10. En quatrième lieu et pour les mêmes motifs que ceux exposés au point 9, les moyens tirés de la méconnaissance de l'article 8 de la convention européenne des droits de l'homme et des libertés fondamentales et de l'erreur manifeste d'appréciation quant à sa situation professionnelle, quant à l'utilisation d'une carte d'identité italienne, quant à sa situation sociale et quant aux conséquences de l'arrêté litigieux sur sa situation personnelle doivent être écartés.

11. En cinquième lieu, il est constant que les dispositions de l'article L. 423-23 du code de l'entrée et du séjour des étrangers et du droit d'asile, sur lequel le préfet des Yvelines ne s'est pas prononcé, ne constituent pas le fondement de la demande de titre de séjour de M. D, qui a été présentée sur le fondement de l'article 3 de l'accord franco-marocain. Dès lors, l'intéressé ne peut utilement se prévaloir de ces dispositions et le moyen tiré de leur méconnaissance doit être écarté comme inopérant.

12. Il résulte de tout ce qui précède que les conclusions à fin d'annulation présentées par M. D doivent être rejetées.

Sur les conclusions à fin d'injonction sous astreinte :

13. Le présent jugement, qui rejette les conclusions à fin d'annulation présentées par M. D n'appelle aucune mesure d'exécution. Dès lors, les conclusions à fin d'injonction sous astreinte présentées par le requérant ne peuvent qu'être rejetées.

Sur les frais de l'instance :

14. Les dispositions de l'article L. 761-1 du code de justice administrative font en tout état de cause obstacle à ce que soit mise à la charge de l'Etat, qui n'est pas la partie perdante dans la présente instance, la somme que M. D demande au titre des frais exposés et non compris dans les dépens.

D E C I D E :

Article 1er : La requête de M. D est rejetée.

Article 2 : Le présent jugement sera notifié à M. A D et au préfet des Yvelines.

Délibéré après l'audience du 17 septembre 2024, à laquelle siégeaient :

Mme Boukheloua, présidente-rapporteure,

Mme Caron, première conseillère,

M. Maljevic, conseiller.

Rendu public par mise à disposition au greffe le 1er octobre 2024.

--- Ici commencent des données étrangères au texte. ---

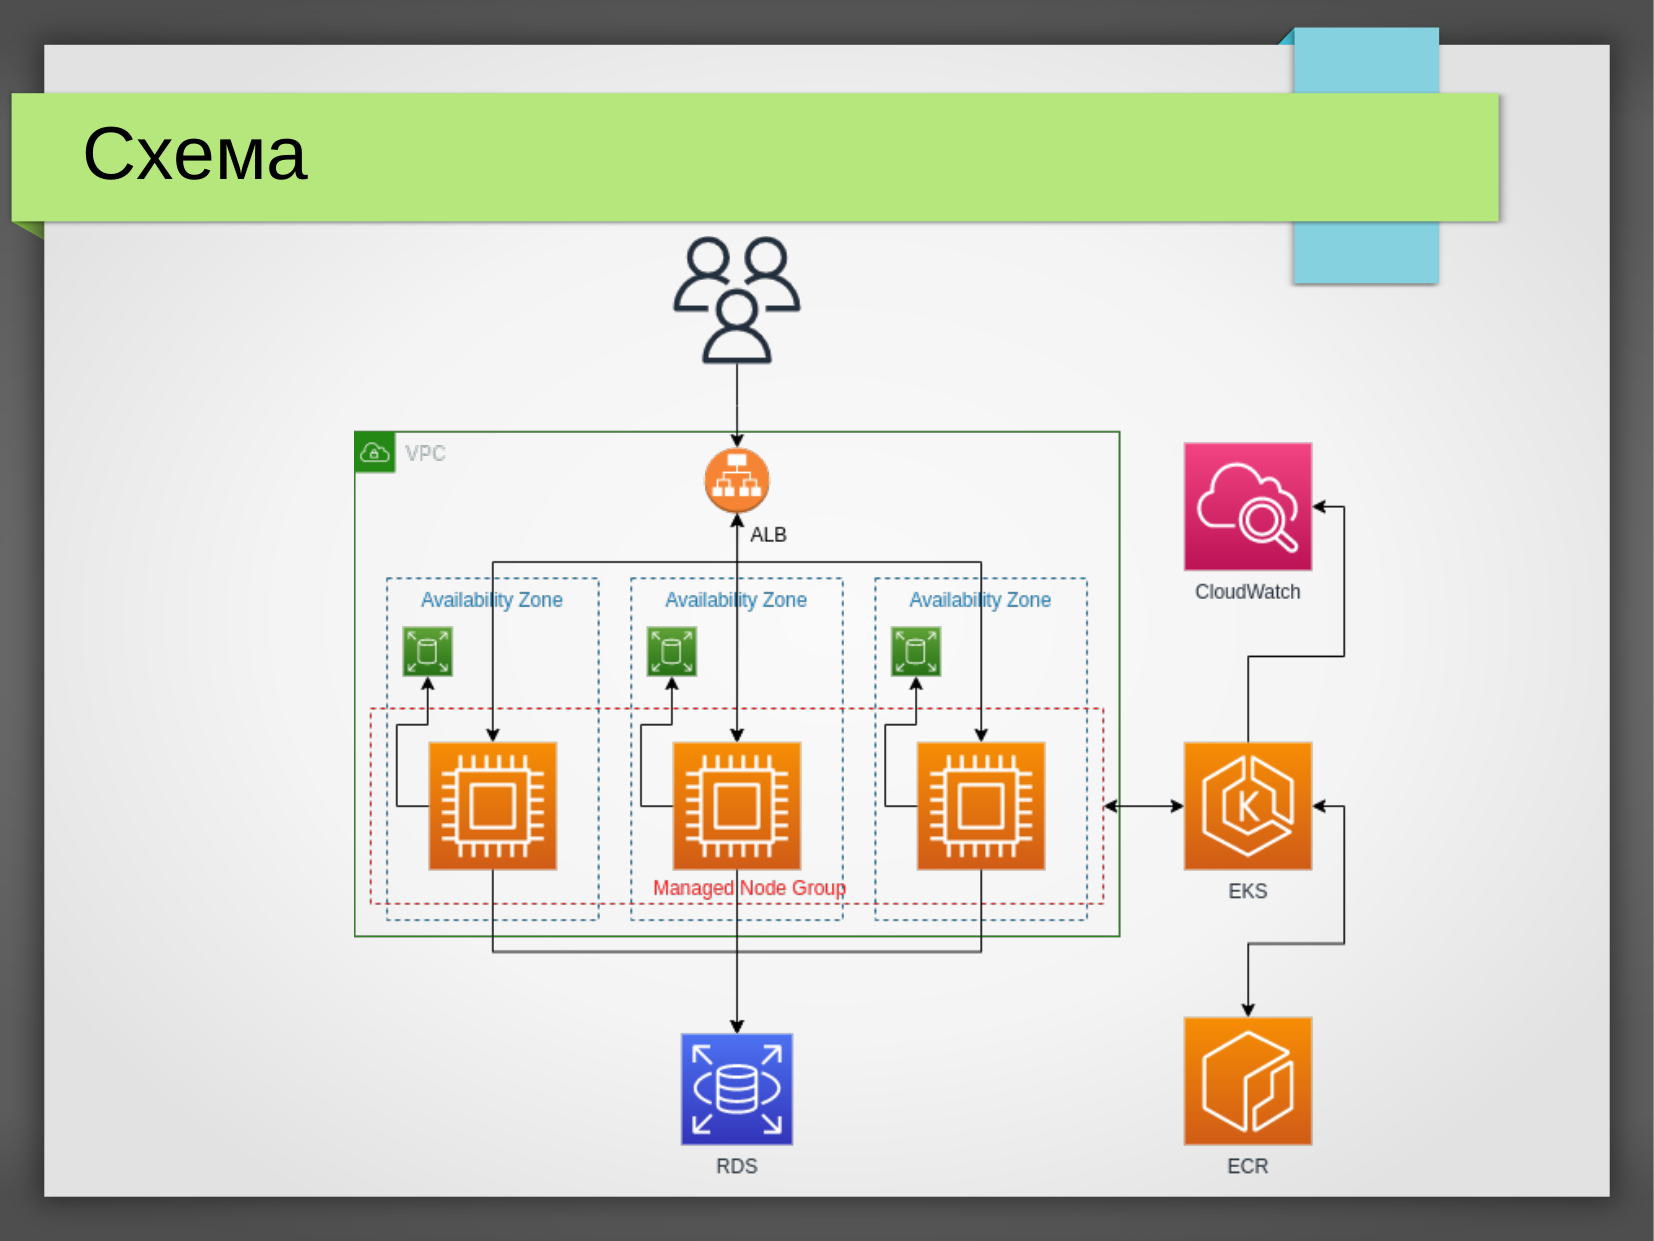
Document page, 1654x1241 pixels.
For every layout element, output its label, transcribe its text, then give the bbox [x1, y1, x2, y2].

title Схема [82, 94, 1264, 213]
picture [0, 0, 1654, 1241]
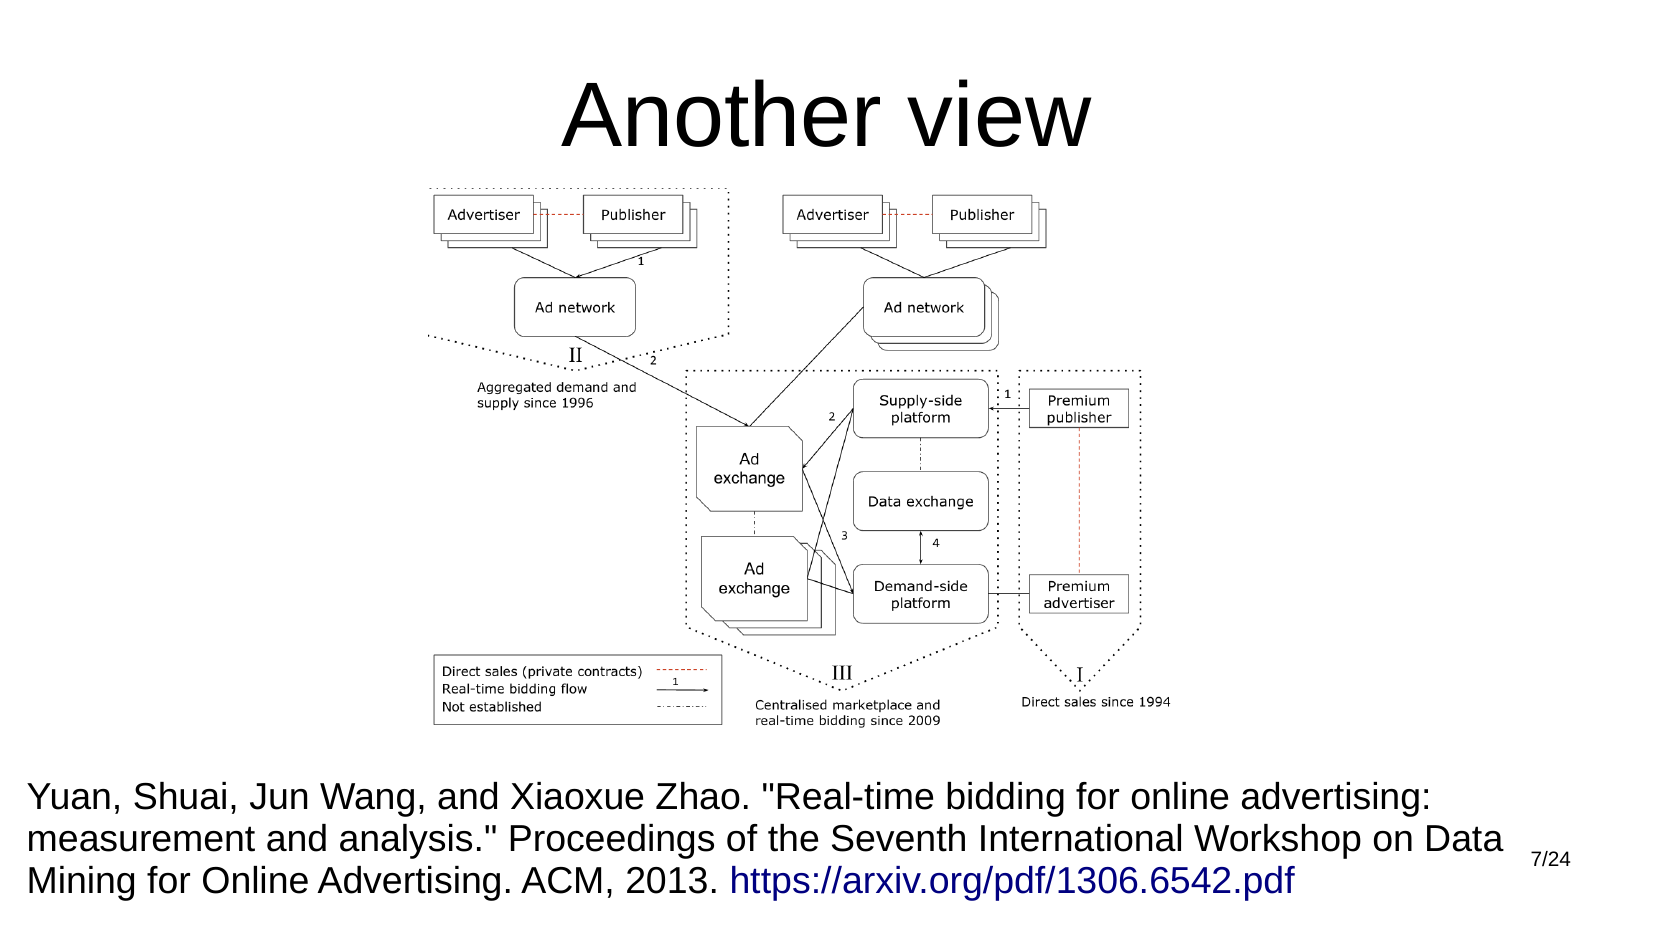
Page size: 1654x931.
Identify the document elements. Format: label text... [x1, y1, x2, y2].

picture [428, 169, 1226, 761]
text_box Yuan, Shuai, Jun Wang, and Xiaoxue Zhao. "Real-time bidding for online advertising: measurement and analysis." Proceedings of the Seventh International Workshop on Data Mining for Online Advertising. ACM, 2013. https://arxiv.org/pdf/1306.6542.pdf [11, 767, 1524, 931]
title Another view [82, 37, 1571, 193]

La présidente-rapporteure,L'assesseure la plus ancienne,signésignéN. BoukhelouaV. CaronLa greffière,signé

B. Bartyzel

La République mande et ordonne au préfet des Yvelines en ce qui le concerne et à tous commissaires de justice à ce requis en ce qui concerne les voies de droit commun contre les parties privées de pourvoir à l'exécution de la présente décision.